Mosaic implements a transformer that implements the iterative approach outlined above. The transformer is called SpatialKNN and it is used as follows:

import mosaic as mos
mos.enable_mosaic(spark, dbutils)
>>>
spark.sparkContext.setCheckpointDir("dbfs:/tmp/mosaic/username/checkpoints")
>>>
building_df = spark.read.table("building")
trip_df = spark.read.table("trip")

from mosaic.models import SpatialKNN
>>>
knn = SpatialKNN()

knn.setUseTableCheckpoint(True)
knn.setCheckpointTablePrefix("checkpoint_table_knn")
knn.model.cleanupCheckpoint
>>>
# CRS Specific
# - e.g. 4326 units are decimal degrees
knn.setDistanceThreshold(1.0)

# Grid System Specific
# - e.g. H3 resolutions 0-15
knn.setIndexResolution(10)
>>>
knn.setKNeighbours(5)
knn.setApproximate(True)
knn.setMaxIterations(10)
knn.setEarlyStopIterations(3)
>>>
knn.setLandmarksFeatureCol("geom_wkt")
knn.setLandmarksRowID("left_id") # id will be generated
>>>
knn.setCandidatesDf(trip_df.where("pickup_point is not null"))
knn.setCandidatesFeatureCol("pickup_point")
knn.setCandidatesRowID("right_id") # id will be generated
>>>
neighbours = knn.transform(building_df)
neighbours.display()
+-------+--------+-----------+--------------+--------------------------+---------+----------------+
|left_id|right_id|   geometry|right_geometry|geometry_geometry_distance|iteration|neighbour_number|
+-------+--------+-----------+--------------+--------------------------+---------+----------------+
|   1012|    2012|POLYGON(...|LINESTRING(...|                       0.0|        0|               1|
|   1012|    2013|POLYGON(...|LINESTRING(...|                     2.145|        0|               2|
|   1012|    2014|POLYGON(...|LINESTRING(...|                    2.1787|        2|               3|
|   1013|    2013|POLYGON(...|LINESTRING(...|                       0.0|        0|               1|
|   1013|    2014|POLYGON(...|LINESTRING(...|                    1.1112|        1|               1|
+-------+--------+-----------+--------------+--------------------------+---------+----------------+

import com.databricks.labs.mosaic.models.knn.SpatialKNN
import com.databricks.labs.mosaic.functions.MosaicContext
import com.databricks.labs.mosaic.H3
import com.databricks.labs.mosaic.JTS
>>>
val mosaicContext = MosaicContext.build(H3, JTS)

• **What the task requires**
In the Mosaic excerpt:
(a) What is the transformer that Mosaic implements called?
(b) What value is passed to setKNeighbours?
(c) Which column is set as the candidates feature column?

• **Records in a dataset**
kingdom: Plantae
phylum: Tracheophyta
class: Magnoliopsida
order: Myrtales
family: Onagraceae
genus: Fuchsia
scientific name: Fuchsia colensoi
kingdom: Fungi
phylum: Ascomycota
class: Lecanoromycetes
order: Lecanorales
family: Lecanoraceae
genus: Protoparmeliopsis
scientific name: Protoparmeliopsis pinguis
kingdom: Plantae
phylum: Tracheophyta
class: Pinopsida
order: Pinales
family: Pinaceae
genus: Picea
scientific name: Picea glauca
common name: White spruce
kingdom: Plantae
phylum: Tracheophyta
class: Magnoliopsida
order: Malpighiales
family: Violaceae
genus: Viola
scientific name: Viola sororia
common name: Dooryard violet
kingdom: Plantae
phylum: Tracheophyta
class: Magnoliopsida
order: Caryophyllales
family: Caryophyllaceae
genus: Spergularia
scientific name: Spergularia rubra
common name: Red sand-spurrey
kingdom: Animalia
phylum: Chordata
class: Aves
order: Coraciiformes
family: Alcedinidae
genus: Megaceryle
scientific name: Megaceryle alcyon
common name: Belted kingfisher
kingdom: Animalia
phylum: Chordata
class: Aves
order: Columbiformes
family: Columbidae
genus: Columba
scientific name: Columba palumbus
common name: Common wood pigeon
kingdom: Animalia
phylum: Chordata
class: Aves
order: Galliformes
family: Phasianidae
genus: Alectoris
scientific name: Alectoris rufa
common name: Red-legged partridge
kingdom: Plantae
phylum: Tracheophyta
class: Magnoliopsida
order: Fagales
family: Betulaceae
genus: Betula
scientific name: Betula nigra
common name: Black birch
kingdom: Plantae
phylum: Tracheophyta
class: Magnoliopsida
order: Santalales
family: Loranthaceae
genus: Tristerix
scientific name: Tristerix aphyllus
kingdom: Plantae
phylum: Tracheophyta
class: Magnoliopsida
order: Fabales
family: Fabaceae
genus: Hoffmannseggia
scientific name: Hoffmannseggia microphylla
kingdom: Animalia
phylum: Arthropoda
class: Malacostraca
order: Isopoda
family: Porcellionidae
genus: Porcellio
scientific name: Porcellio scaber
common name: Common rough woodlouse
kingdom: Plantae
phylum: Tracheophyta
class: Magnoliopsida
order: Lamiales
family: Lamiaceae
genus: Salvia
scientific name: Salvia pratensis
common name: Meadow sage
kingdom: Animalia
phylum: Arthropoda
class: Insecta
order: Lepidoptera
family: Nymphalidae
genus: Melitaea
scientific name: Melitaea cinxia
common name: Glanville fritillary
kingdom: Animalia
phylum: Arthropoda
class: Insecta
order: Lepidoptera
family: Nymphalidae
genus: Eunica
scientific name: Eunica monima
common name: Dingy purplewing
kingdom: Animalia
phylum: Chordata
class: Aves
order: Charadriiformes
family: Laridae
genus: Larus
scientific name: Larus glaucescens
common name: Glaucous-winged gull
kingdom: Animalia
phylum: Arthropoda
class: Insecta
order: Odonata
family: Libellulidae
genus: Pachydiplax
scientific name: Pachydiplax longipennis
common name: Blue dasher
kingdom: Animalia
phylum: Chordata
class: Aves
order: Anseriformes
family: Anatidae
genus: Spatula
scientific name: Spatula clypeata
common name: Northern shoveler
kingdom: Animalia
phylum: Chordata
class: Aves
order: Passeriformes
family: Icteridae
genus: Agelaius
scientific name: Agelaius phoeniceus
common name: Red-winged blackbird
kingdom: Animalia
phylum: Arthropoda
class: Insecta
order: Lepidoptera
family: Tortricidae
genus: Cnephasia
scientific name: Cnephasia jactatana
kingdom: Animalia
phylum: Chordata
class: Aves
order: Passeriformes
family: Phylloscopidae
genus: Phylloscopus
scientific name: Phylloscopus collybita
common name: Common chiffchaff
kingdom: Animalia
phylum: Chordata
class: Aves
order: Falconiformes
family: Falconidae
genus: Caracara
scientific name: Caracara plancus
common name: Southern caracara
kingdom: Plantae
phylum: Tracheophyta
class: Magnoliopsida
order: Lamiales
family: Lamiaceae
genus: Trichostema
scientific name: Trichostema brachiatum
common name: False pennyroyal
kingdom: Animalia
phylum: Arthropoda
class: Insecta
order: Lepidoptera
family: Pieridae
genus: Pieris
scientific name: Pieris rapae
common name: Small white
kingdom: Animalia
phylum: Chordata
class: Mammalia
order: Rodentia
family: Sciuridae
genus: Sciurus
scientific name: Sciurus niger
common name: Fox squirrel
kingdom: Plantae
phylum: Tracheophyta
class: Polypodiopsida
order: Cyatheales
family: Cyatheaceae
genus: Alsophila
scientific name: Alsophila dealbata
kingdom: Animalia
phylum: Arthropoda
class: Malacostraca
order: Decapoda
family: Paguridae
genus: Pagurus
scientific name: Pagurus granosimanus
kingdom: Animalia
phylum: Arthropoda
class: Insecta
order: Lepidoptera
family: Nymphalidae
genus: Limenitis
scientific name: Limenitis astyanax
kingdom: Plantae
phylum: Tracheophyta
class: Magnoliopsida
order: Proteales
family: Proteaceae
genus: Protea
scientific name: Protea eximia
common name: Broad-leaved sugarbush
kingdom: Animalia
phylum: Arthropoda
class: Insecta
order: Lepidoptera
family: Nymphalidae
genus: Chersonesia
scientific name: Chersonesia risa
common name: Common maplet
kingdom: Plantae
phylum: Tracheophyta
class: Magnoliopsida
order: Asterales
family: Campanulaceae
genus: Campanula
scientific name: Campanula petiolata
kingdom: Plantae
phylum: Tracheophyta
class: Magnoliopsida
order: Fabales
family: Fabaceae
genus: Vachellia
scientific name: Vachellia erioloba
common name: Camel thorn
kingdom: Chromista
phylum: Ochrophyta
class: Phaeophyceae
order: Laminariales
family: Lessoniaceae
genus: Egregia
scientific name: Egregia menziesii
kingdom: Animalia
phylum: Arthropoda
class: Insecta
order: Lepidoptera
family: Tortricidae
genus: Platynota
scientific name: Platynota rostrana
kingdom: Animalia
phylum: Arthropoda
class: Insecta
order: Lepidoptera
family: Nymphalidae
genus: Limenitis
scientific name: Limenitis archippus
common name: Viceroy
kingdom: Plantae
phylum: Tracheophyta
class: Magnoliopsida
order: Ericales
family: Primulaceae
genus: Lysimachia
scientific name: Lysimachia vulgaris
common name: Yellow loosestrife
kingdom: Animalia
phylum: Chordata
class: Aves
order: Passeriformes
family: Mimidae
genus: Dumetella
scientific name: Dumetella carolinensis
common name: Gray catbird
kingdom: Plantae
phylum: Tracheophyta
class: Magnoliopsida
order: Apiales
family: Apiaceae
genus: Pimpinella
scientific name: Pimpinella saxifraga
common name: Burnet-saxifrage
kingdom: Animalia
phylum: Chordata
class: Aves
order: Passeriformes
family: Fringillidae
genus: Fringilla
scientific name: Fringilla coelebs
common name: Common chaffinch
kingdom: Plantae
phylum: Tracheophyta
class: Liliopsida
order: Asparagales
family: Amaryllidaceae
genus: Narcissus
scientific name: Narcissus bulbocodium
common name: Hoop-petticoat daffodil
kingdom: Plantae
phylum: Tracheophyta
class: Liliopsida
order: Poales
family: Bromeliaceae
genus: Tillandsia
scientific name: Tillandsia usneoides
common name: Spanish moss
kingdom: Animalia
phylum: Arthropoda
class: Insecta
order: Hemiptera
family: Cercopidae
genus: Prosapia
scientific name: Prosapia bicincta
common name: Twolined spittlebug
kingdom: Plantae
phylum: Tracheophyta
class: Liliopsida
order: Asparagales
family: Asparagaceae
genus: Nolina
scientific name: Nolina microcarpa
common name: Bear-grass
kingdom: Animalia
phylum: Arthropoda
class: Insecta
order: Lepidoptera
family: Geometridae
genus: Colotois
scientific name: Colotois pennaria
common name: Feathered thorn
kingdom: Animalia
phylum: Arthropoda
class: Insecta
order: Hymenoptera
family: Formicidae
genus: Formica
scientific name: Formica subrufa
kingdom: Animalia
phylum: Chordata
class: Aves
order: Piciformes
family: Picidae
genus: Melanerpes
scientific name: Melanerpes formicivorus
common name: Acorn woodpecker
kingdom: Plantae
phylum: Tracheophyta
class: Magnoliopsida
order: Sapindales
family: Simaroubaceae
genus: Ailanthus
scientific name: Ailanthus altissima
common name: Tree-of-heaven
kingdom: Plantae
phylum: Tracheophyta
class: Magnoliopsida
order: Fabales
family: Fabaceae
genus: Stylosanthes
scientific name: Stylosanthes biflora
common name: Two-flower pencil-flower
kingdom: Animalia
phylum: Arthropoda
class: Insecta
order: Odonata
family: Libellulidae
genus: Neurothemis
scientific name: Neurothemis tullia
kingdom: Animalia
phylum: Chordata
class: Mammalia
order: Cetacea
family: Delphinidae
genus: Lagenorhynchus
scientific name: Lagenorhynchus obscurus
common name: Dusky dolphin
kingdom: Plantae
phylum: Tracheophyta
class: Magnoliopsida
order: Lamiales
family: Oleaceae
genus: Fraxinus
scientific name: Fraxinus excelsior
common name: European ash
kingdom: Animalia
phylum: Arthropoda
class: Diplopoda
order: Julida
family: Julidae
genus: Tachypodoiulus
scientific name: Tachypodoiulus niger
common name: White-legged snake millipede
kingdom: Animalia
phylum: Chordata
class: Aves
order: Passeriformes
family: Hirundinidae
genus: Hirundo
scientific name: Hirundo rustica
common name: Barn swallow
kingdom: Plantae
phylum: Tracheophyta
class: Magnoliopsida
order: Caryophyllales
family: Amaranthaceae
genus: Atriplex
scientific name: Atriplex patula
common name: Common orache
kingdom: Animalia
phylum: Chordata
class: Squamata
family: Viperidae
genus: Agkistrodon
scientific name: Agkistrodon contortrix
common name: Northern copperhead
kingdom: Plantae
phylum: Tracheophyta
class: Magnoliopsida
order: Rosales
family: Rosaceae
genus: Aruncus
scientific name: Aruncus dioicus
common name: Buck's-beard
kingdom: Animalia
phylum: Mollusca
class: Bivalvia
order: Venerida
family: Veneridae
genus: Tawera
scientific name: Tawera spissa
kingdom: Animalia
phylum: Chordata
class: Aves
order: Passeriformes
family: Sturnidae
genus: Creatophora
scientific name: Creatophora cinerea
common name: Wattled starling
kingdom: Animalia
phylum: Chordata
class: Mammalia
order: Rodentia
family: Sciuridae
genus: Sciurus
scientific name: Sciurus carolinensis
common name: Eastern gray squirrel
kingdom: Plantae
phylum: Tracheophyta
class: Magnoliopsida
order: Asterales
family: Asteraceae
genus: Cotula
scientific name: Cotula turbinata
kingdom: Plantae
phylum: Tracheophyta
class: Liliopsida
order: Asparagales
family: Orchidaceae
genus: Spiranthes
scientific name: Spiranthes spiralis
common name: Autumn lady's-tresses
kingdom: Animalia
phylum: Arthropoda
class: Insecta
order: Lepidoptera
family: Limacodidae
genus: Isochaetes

• **Exercise answer**
(a) SpatialKNN
(b) 5
(c) pickup_point